#### [Supplied entries]
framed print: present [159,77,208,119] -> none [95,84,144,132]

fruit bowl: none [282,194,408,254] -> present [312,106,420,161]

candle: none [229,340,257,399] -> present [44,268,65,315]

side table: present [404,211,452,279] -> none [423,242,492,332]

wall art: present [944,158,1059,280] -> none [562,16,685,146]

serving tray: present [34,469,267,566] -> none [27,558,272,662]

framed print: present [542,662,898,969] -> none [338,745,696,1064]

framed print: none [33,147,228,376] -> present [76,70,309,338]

#### [Work request]
The listing above must be written out again in its entirety, exactly as given.

#### [Output]
framed print: present [159,77,208,119] -> none [95,84,144,132]

fruit bowl: none [282,194,408,254] -> present [312,106,420,161]

candle: none [229,340,257,399] -> present [44,268,65,315]

side table: present [404,211,452,279] -> none [423,242,492,332]

wall art: present [944,158,1059,280] -> none [562,16,685,146]

serving tray: present [34,469,267,566] -> none [27,558,272,662]

framed print: present [542,662,898,969] -> none [338,745,696,1064]

framed print: none [33,147,228,376] -> present [76,70,309,338]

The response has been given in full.